To restrict memory consumption, the content files can be loaded in to memory 321 from storage 319 only as required by the service. When a binder is opened, the corresponding content XML file is parsed into a memory resident document which can then be read or modified. When the binder is closed the document is saved back to the corresponding XML content file.

A binder may be opened by multiple concurrent threads of execution within the metabase service. While a specific binder may be opened for reading by multiple threads, it may only be opened for modification by a single thread. A second thread attempting to open the binder for modification will be blocked until the first thread has closed the binder.

To reduce latency, a temporal cache 321 can retain the memory resident content documents for the most recently opened binders. When a binder is first opened, the corresponding content document can be added to the cache 321.

A document is removed from the cache typically when:

- A. The corresponding binder has been closed by all accessing threads.
- B. The cache is full and the document is the oldest document resident in the cache.
  Full-Text Catalogs

A full-text index stores information about significant words and their location within a given binder in full-text catalog file 327. This information is used to quickly complete full-text queries that search for binders containing particular words or combinations of words.

The full-text index is not stored within the metabase. The index is managed by a separate indexing service 301 usually provided by the operating system, not shown, that is hosting the metabase.

Whenever a binder 203 is created or changed, the metabase issues a request to the indexing service over an appropriate bus illustrated as 323. The indexing engine then invokes a metabase content filter 325 for the specified binder.

The content filter 325 is a content filter that contains logic that extracts the significant text from each of the label, track, media and store elements contained within the binder.

- For each label 211, only parameter elements which contain textual values (i.e. type=“String”) are considered significant. Furthermore, child elements that define constraints on the parameter value are ignored.
- For each track 213, only segment elements that contain textual values are considered significant. Additionally, all child parameter elements can be ignored because they describe the analysis of a media asset, not the asset itself.
- Media elements 215 can be ignored entirely because they inherently refer to files which primarily contain binary data and any textual metadata has presumably been embodied in a label or track element.
- Because store elements 217 contain data produced by other applications, the metabase filter 321 generally cannot process them directly. Rather, the metabase defers the extraction to a filter associated with the application or data type if one is available.

(Records from a dataset)
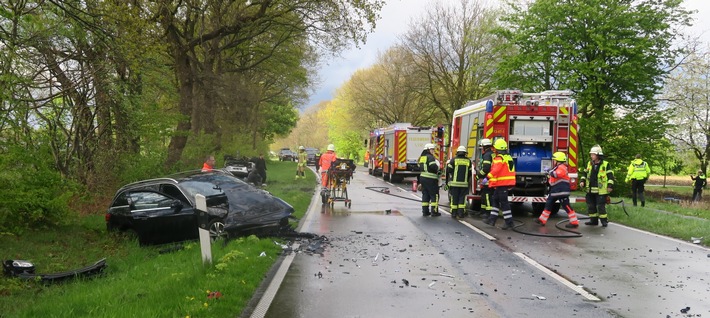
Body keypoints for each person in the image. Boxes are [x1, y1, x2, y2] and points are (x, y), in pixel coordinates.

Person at [535, 152, 580, 228]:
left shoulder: (562, 167)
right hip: (555, 190)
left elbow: (556, 174)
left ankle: (574, 222)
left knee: (566, 205)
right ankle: (542, 220)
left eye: (555, 160)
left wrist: (549, 171)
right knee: (548, 204)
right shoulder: (557, 167)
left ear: (558, 160)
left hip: (561, 190)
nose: (554, 161)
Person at [483, 139, 516, 230]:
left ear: (497, 149)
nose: (494, 150)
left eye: (495, 149)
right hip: (503, 184)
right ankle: (492, 220)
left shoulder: (499, 158)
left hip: (502, 183)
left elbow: (495, 170)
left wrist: (487, 178)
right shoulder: (508, 157)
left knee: (504, 203)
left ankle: (509, 223)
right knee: (496, 200)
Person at [579, 145, 615, 227]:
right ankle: (593, 221)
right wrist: (582, 181)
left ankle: (604, 221)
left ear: (598, 155)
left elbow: (610, 176)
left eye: (593, 154)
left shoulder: (605, 164)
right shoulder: (589, 163)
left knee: (601, 206)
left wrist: (610, 186)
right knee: (591, 206)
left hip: (601, 191)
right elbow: (585, 174)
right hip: (590, 190)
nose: (591, 156)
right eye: (591, 154)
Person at [446, 146, 472, 219]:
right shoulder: (468, 161)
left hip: (454, 184)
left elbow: (449, 170)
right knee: (462, 199)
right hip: (464, 184)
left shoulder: (453, 160)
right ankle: (461, 213)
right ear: (464, 153)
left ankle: (454, 213)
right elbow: (470, 173)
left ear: (457, 152)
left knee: (454, 198)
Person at [417, 143, 441, 216]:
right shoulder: (430, 157)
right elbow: (433, 166)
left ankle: (425, 211)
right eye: (432, 149)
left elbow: (419, 166)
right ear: (428, 149)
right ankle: (434, 212)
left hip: (423, 178)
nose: (433, 151)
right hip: (431, 178)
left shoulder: (422, 157)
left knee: (425, 194)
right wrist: (438, 170)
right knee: (434, 195)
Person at [475, 139, 494, 218]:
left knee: (487, 196)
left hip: (487, 179)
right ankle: (482, 211)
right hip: (490, 178)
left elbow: (486, 168)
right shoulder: (491, 154)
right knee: (483, 195)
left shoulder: (487, 155)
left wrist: (478, 176)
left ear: (484, 147)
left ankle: (488, 213)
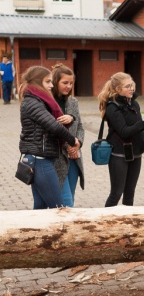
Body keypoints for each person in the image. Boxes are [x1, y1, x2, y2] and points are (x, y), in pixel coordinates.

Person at [18, 66, 80, 209]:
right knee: (58, 208)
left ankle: (33, 231)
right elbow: (54, 126)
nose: (51, 85)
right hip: (40, 161)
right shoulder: (33, 103)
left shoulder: (37, 101)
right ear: (38, 82)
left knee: (40, 208)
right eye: (48, 82)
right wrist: (73, 140)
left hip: (40, 159)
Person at [98, 73, 144, 207]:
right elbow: (124, 131)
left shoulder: (134, 104)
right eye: (127, 86)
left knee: (130, 193)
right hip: (119, 155)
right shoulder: (112, 107)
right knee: (116, 193)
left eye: (132, 85)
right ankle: (107, 222)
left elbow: (136, 126)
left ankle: (128, 223)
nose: (131, 88)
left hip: (136, 153)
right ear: (118, 90)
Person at [51, 64, 85, 207]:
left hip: (74, 157)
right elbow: (52, 130)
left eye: (71, 83)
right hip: (58, 158)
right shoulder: (49, 103)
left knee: (70, 196)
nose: (68, 86)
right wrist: (69, 146)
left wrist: (78, 143)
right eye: (65, 83)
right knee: (66, 201)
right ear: (55, 82)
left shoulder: (73, 102)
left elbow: (81, 127)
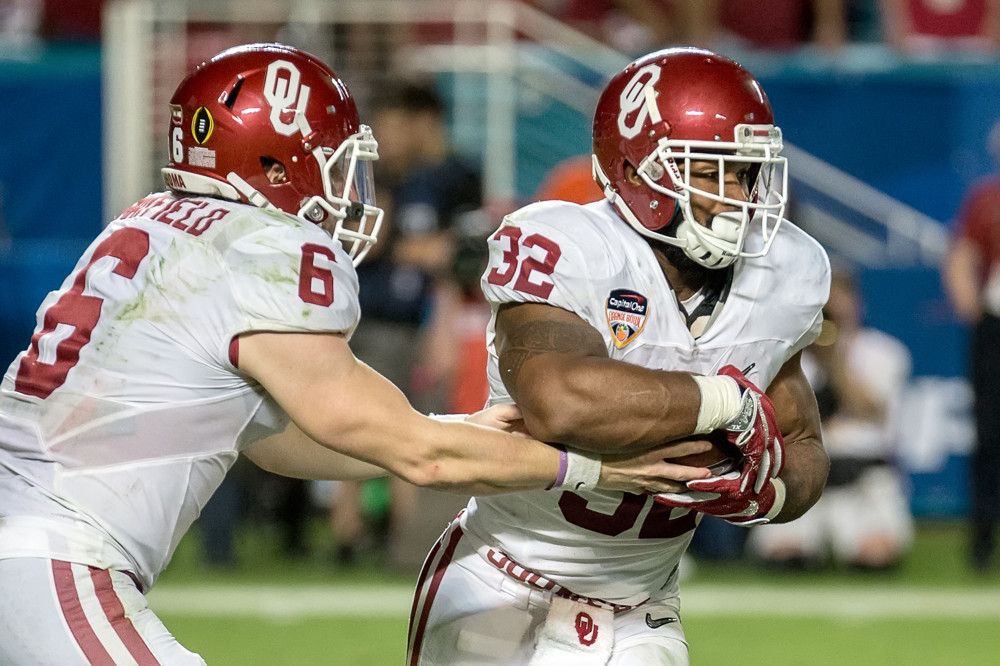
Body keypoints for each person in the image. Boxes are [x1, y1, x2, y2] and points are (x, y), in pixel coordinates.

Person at [0, 43, 713, 665]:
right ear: (274, 162)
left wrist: (459, 430)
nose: (345, 187)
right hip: (49, 558)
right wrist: (588, 466)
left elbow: (276, 441)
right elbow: (418, 458)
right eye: (329, 161)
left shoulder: (153, 223)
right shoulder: (263, 246)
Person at [408, 47, 832, 666]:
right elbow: (561, 402)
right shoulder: (570, 245)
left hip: (641, 605)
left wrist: (770, 494)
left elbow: (803, 444)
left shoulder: (781, 274)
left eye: (745, 172)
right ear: (639, 172)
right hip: (503, 580)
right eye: (712, 171)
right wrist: (725, 403)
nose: (738, 194)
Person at [749, 269, 914, 571]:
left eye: (839, 301)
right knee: (786, 556)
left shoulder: (884, 352)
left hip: (862, 477)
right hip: (803, 473)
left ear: (856, 303)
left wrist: (833, 357)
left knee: (875, 557)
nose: (832, 312)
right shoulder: (787, 358)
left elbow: (871, 410)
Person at [942, 117, 1000, 573]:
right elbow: (963, 254)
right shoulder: (987, 199)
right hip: (996, 326)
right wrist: (974, 311)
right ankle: (982, 537)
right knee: (990, 434)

## Things to do
1. Summarize the metabase passage in two sentences.
2. According to the metabase passage, why can the content filter ignore media elements entirely?
3. Write out the part of the metabase passage that opens with the words containing "Full-Text Catalogs" and closes with "within the binder.".
Rely on the metabase passage alone.

## Solutions below
1. Binder content files are loaded from storage into memory only as the service requires, parsed into memory resident documents that many threads may read but only one thread at a time may modify, and recently opened documents can be kept in a temporal cache. Full-text indexing of binders is handled outside the metabase by a separate indexing service, which invokes a metabase content filter to extract significant text from the label, track, media and store elements of a binder.

2. Media elements inherently refer to files that primarily contain binary data. Any textual metadata has presumably already been embodied in a label or track element.

3.
Full-Text Catalogs

A full-text index stores information about significant words and their location within a given binder in full-text catalog file 327. This information is used to quickly complete full-text queries that search for binders containing particular words or combinations of words.

The full-text index is not stored within the metabase. The index is managed by a separate indexing service 301 usually provided by the operating system, not shown, that is hosting the metabase.

Whenever a binder 203 is created or changed, the metabase issues a request to the indexing service over an appropriate bus illustrated as 323. The indexing engine then invokes a metabase content filter 325 for the specified binder.

The content filter 325 is a content filter that contains logic that extracts the significant text from each of the label, track, media and store elements contained within the binder.